1. Field of the Invention
The present invention relates to a graphics identification program, and, more particularly, to a graphics identification program for identifying a shape of a graphic when the graphic is drawn or input via a touch panel, etc., leaving a trace of its passage.
2. Description of the Background Art
There have been various methods for identifying a shape of a graphic drawn on a touch panel, etc., by a user. Among them, a method for estimating the number of vertices of a drawn graphic and comparing the estimated number with the number of vertices of an ideal reference graphic is often used. For example, in the case where a simple graphic such as a triangle or a quadrangle is identified, this method facilitates identification of a shape of the graphic by comparing the numbers of vertices.
As means for identifying a graphic drawn on a tablet, Japanese Laid-Open Patent Publication No. H7-29002 discloses a graphics identification device (document 1). This graphics identification device identifies a graphic by performing the following processes. First, a line factor (corresponding to a side of a graphic) is extracted from an inputted sequence of coordinate points, and a length and an angle (direction) of each extracted side are calculated. Next, an angle histogram is generated based on the length and the angle of each side (see FIGS. 3C and 3D of Japanese Laid-Open Patent Publication No. H7-29002). Based on the angle histogram, the number of vertices (sides) of the graphic represented by the inputted sequence of coordinate points is estimated. In document 1, graphics identification is performed using the number of vertices estimated as described above.
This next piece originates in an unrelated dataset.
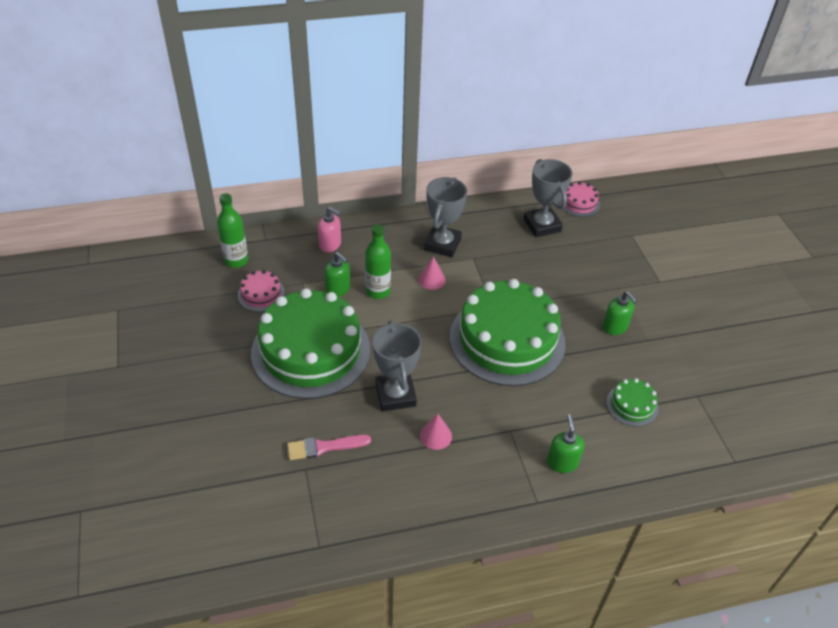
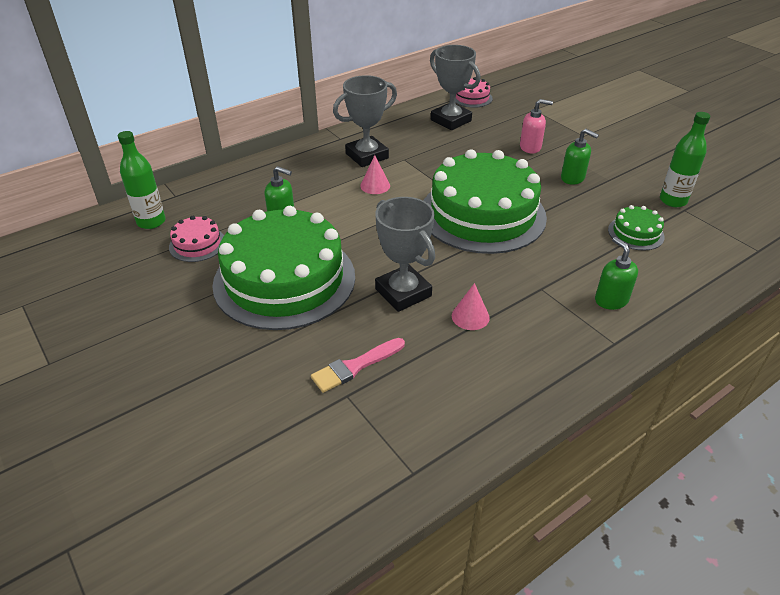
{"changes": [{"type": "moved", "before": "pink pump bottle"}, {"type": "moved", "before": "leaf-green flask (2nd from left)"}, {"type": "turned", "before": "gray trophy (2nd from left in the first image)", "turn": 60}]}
Here, a case in which a graphic of complicated shape is identified will be considered. In general, the graphic of complicated shape has a large number of vertices, whereby it is difficult to accurately extract a line factor from the inputted sequence of coordinate points. As a result, it is difficult to estimate the number of vertices of the drawn graphic with accuracy. Also, in the case where a graphic of complicated shape is drawn, an input by the user often lacks the precision, which also makes it difficult to estimate the number of vertices of the drawn graphic with accuracy. As such, in the case where a graphic of complicated shape is identified, the probability that the estimated number of vertices of the drawn graphic is equal to the number of vertices of the ideal reference graphic is reduced. As a result, it is impossible to perform a precise comparison between the drawn graphic and the ideal reference graphic, thereby making it impossible to identify a shape of the drawn graphic with accuracy. That is, by the above-described method for estimating the number of vertices, it is difficult to identify a graphic of complicated shape.
Also, in document 1, the number of vertices is estimated using the angle histogram. However, this angle histogram does not consider an order in which the sides are drawn. Thus, in the case where a spiral-shaped graphic as shown in FIG. 22 is drawn, for example, portions (indicated by a dotted line in FIG. 22) which are determined to have the same side angles are regarded as one side. As a result, in document 1, it is impossible to differentiate between the shape as shown in FIG. 22 and a quadrangle, thereby making it impossible to precisely identify a graphic of complicated shape.